Ése fue el temor de sus padres, y por eso el niño guardó silencio y acalló sus sueños.

-Doménico y Susanna, su hijo está entrando en un estado de demencia y así presentaré el informe –dijo el sacerdote a los padres del pequeño soñador.

-¡Gracias! Le agradecemos cualquier favor que pudiese hacer hacia esta familia que no pretende ofender los principios de la Santa Iglesia. –

Así lo haré porque son ustedes una familia muy respetable, pero cuiden en demasía a su hijo porque sus ideas pueden provocar la ira de los inquisidores.

-¡Lo haremos, sólo tiene diez años y muchas fantasías!

Pero al niño le gustaba el mar. Tal vez no comprendió que sus locuras no eran tales, que sus fantasías podrían ser una inesperada realidad, que las quimeras que jugaban en sus noches de silencio eran las que lo llevarían más allá de los mares.

Cuando el joven abandonó su niñez, con apenas quince años, nada ni nadie detuvo sus sueños de marinero. Primeramente, fue grumete en una galera genovesa. Después comandó su barco. Había algo detrás de esas nubes que le decían que tenía que aventurarse al mar.

Jamás abandonó su locura, jamás calmó su espíritu inquieto en noches de desventura. Todos se burlaron de él desde su corta edad, el decían “el loco”. Pero ese loco desafió con sus demencias a cuantas cortes quisieron sentenciarlo, a cuantas voces intentaron acallarlo.

Era cierto que el loco estaba algo desquiciado por sus ideales. Pocos creían en él cuando exponía sus teorías. Sólo el viento y las gaviotas acompañaban el vuelo de su imaginación.
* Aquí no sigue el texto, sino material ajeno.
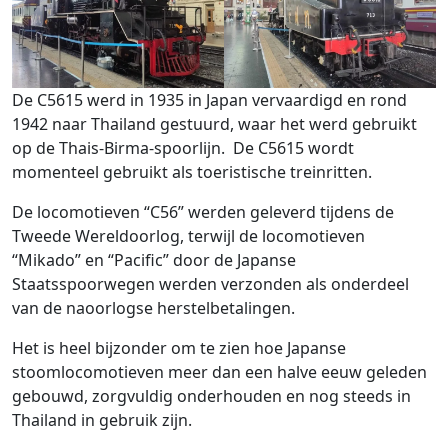
De C5615 werd in 1935 in Japan vervaardigd en rond
1942 naar Thailand gestuurd, waar het werd gebruikt
op de Thais-Birma-spoorlijn. De C5615 wordt
momenteel gebruikt als toeristische treinritten.
De locomotieven “C56” werden geleverd tijdens de
Tweede Wereldoorlog, terwijl de locomotieven
“Mikado” en “Pacific” door de Japanse
Staatsspoorwegen werden verzonden als onderdeel
van de naoorlogse herstelbetalingen.
Het is heel bijzonder om te zien hoe Japanse
stoomlocomotieven meer dan een halve eeuw geleden
gebouwd, zorgvuldig onderhouden en nog steeds in
Thailand in gebruik zijn.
Los años pasaban en vano para su ventura y dejó olvidado los sueños de su vertiginosa infancia. No había lugar para una sola locura en su vida. Todo ese estado delirante lo relegó al olvido. La cordura fue su nueva compañera. En el largo trajinar de sus días en los mares, la desgracia recayó sobre él.

La nave que comandaba quedó envuelta en llamas y el naufragio sucumbió sus sueños. Solo en el mar, prendido de un trozo de madera, nadó a la deriva durante horas sin saber si saldría de esa terrible travesía. Pero estaba en el mar, y el mar era su vida.

No temió. Siguió el vuelo de una gaviota con el anhelo de llegar hacia alguna playa. En su agonía, el joven marino comprendió que jamás debió dejar escapar sus delirios y sus locuras.

Entonces le juró al dios de los cielos, y también al dios de los mares, que si le dieran una oportunidad perseguiría sus locuras más allá de ese horizonte azul, seguiría sus sueños hasta hallar un nuevo mundo al otro lado de los océanos, promesa infinitamente imposible para los hombres de su época.

A la mañana siguiente pudo visualizar la costa portuguesa de Lagos, cerca del cabo de San Vicente, y nadó hasta allí. Era el 13 de agosto de 1476.

Salvó su vida y así, el loco Cristóforo, cumplió su promesa a los dioses.